Project Summary
The main way in which non-mammalian vertebrates, such as fish, restore sensory hair cells is through
proliferation and differentiation of the residual population of supporting cells. In contrast, supporting cells lose
the capacity to proliferate postnatally in mammals, and the molecular machinery preventing cell cycle reentry
remains poorly understood.
Our work has established that Hippo signaling serves as a major repressive mechanism that blocks
supporting cell proliferation and plasticity in the mammalian inner ear. In three Aims, we will identify the molecular
mechanism by which Hippo inhibition promotes mitotic sensory receptor regeneration in the adult utricle explants
(Aim 1); assess whether reversible pharmacologic inactivation of Hippo signaling stimulates bona fide vestibular
hair cell regeneration to support functional recovery in vivo (Aim 2); and assess the pathway’s interaction with
the cell cycle inhibitor p27Kip1, specific to the organ of Corti, in the adult inner ear in vivo (Aim 3). The long-term
goal of this proposal is to identify therapeutic strategies for hearing and balance restoration through controlled
manipulation of the Hippo pathway.
Due to its relatively recent discovery, study of the Hippo pathway in the inner ear is innovative in itself.

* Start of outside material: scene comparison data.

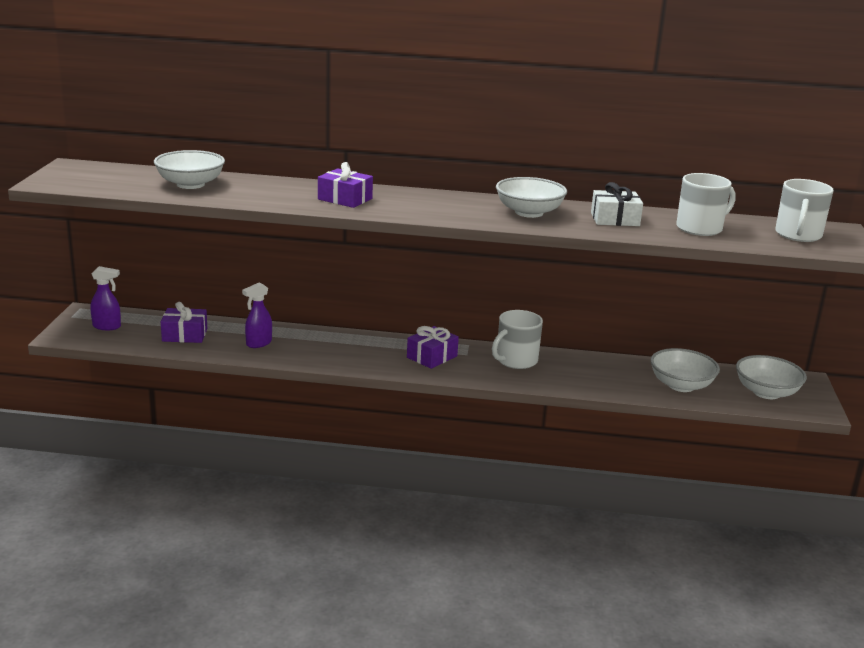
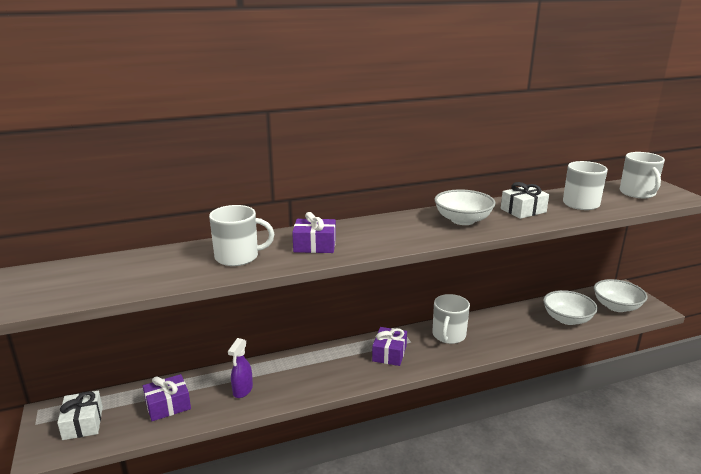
camera: 25 degrees left, 0 degrees up
(107, 326) = (83, 423): purple spray bottle -> white gift
(190, 184) = (160, 267): white bowl -> none
(264, 192) = (238, 257): none -> white mug

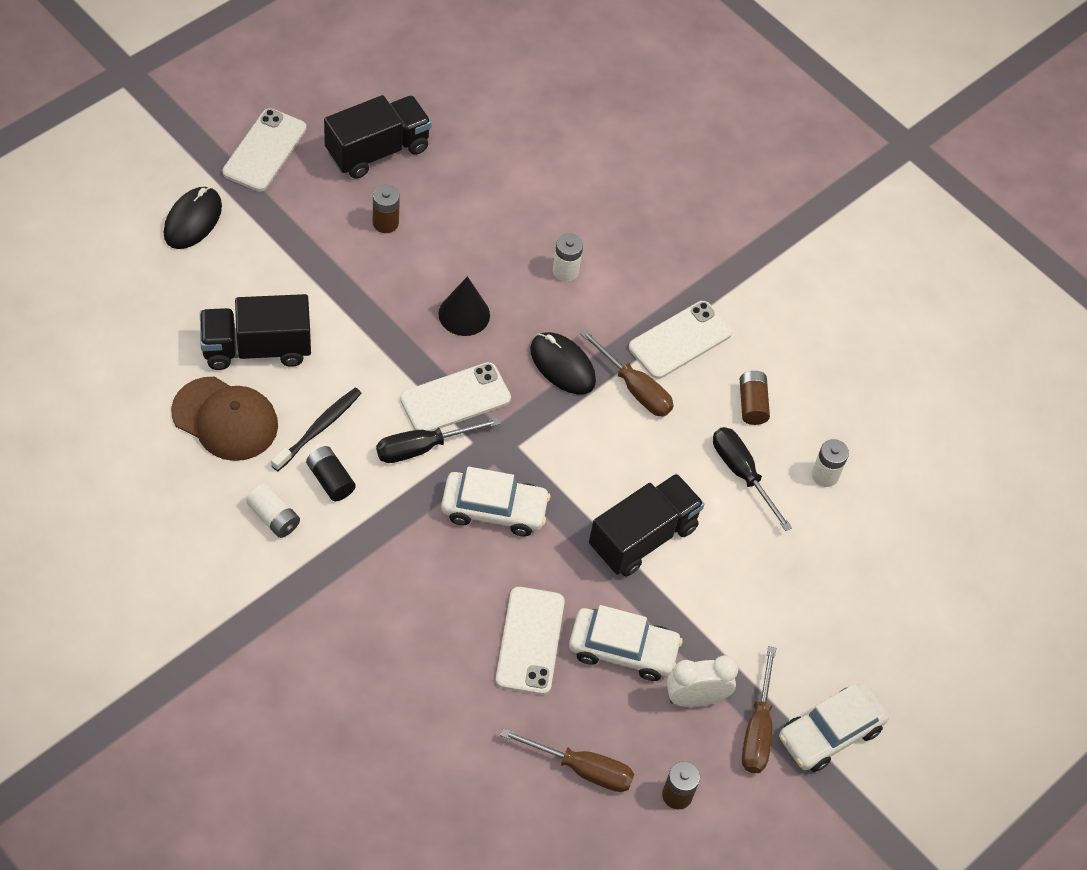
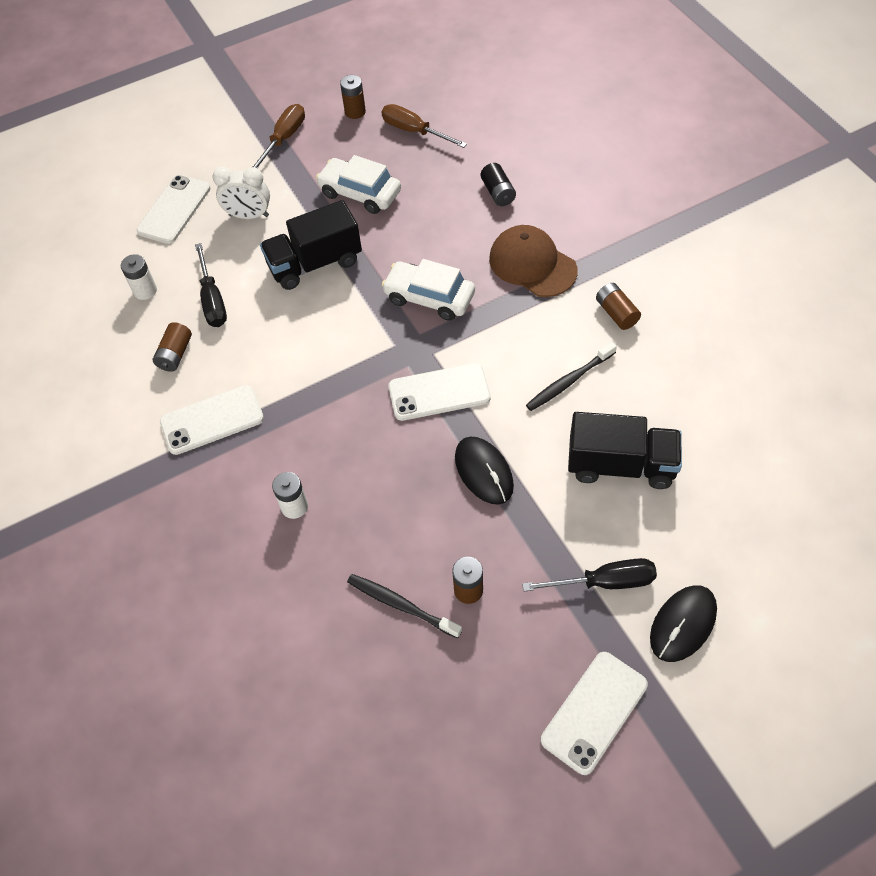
camera: 155 degrees left, 0 degrees up
(225, 419) = (655, 400): brown cap -> brown cap (532, 264)
(274, 517) = (616, 313): white battery -> brown battery
(330, 480) = (564, 337): black battery -> black battery (498, 193)
(377, 150) = (459, 691): black truck -> none
(423, 447) = (478, 353): black screwdriver -> black screwdriver (604, 582)
(442, 204) = (401, 605): none -> black toothbrush
(464, 314) = (410, 473): black cone -> none
(530, 641) = (427, 206): white phone -> white phone (174, 210)
(562, 365) = (331, 410): black mouse -> black mouse (484, 472)
(634, 388) = (273, 381): brown screwdriver -> none
(695, 698) = (319, 160): white clock -> white clock (249, 215)
(830, 733) = (235, 132): white car -> none

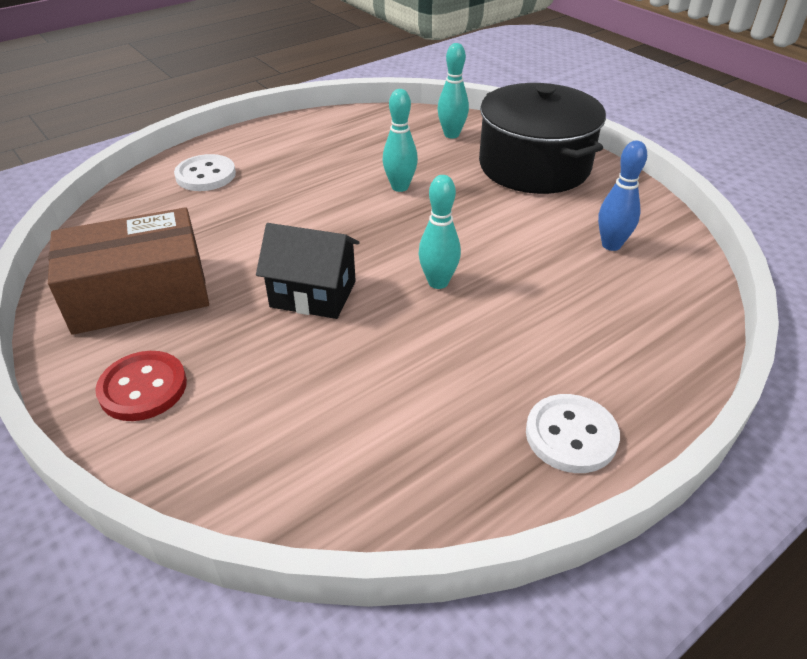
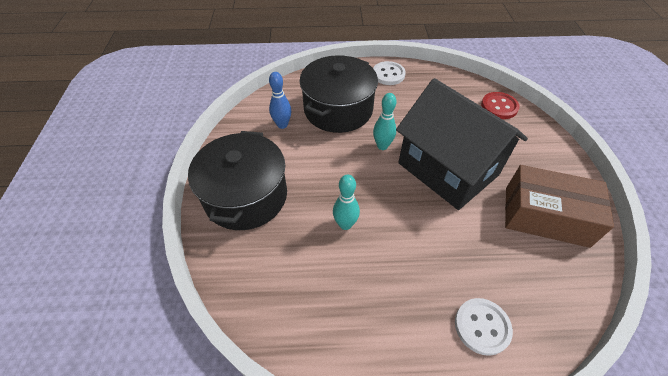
camera: 145 degrees left, 10 degrees up
(143, 388) = (544, 158): red button -> red button (499, 106)
(313, 294) = (448, 169): black house -> black house, size x1.95
(451, 135) = (256, 264): turquoise bowling pin -> none
(568, 306) = (338, 109): none -> black pot

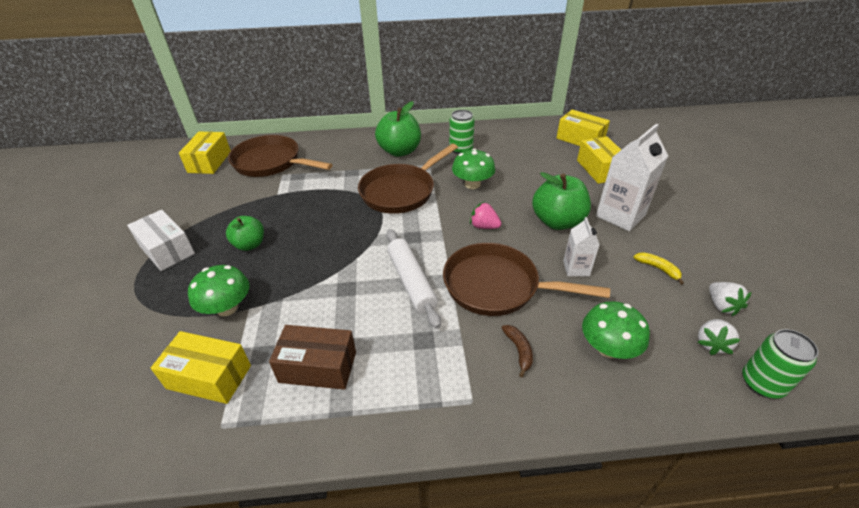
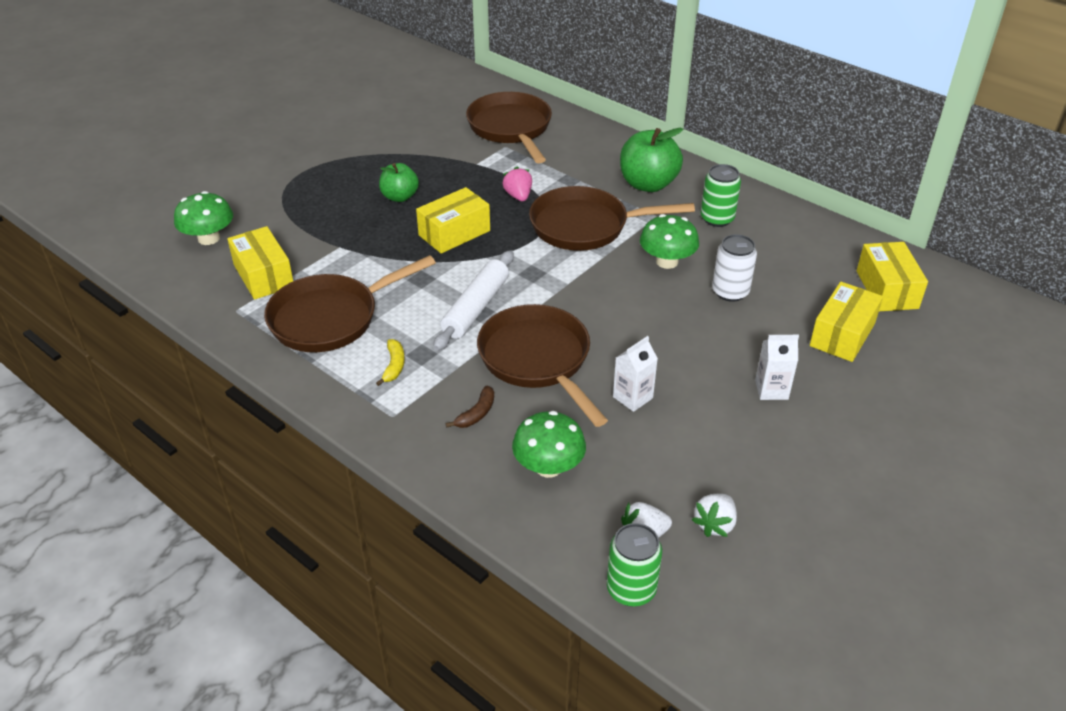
camera: 45 degrees right, 0 degrees up
(167, 250) = (340, 164): white box -> none
(209, 162) = (462, 99): yellow box -> yellow box (454, 233)
(227, 308) = (327, 236): green mushroom -> green mushroom (209, 238)
(318, 367) = (330, 318): brown box -> brown pan
(484, 226) = (610, 306): pink strawberry -> pink strawberry (518, 196)
(525, 180) = (730, 292): none -> white can
(557, 221) = (690, 350): green apple -> none
(620, 215) = (771, 390): white carton -> white carton, size x0.54
(658, 269) = (713, 455): yellow banana -> yellow banana (394, 366)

Furthermore, our group has pioneered this field and developed several specialized research tools to aid the
study of the pathway in the inner ear. Most notably, we identified the first small-molecule inhibitor of Lats kinases
– the core enzymes in Hippo signaling – that we show to potently induce supporting cell proliferation and the
initial stages of hair cell regeneration in vitro and in vivo. We also optimized posterior semicircular canal approach
for LKI delivery into the inner ear and utilize several cutting-edge genetic and epigenetic techniques (e.g
multiome sequencing, CUT&RUN).
The proposed basic research is significant because understanding the molecular machinery blocking cell
cycle reentry in the inner ear may determine new therapeutic targets for induction of hair cell regeneration.
Remarkably, we demonstrate that brief pharmacologic inhibition of Lats kinases induces supporting cell
proliferation in the adult utricle, allowing progeny to re-exit the cell cycle and spontaneously upregulate sensory
receptor genes upon drug withdrawal. Collectively our data show that temporal inactivation of Hippo signaling is
sufficient to promote the initial stages of hair cell regeneration through supporting cell division – a process thought
to be permanently suppressed in the adult mammalian inner ear.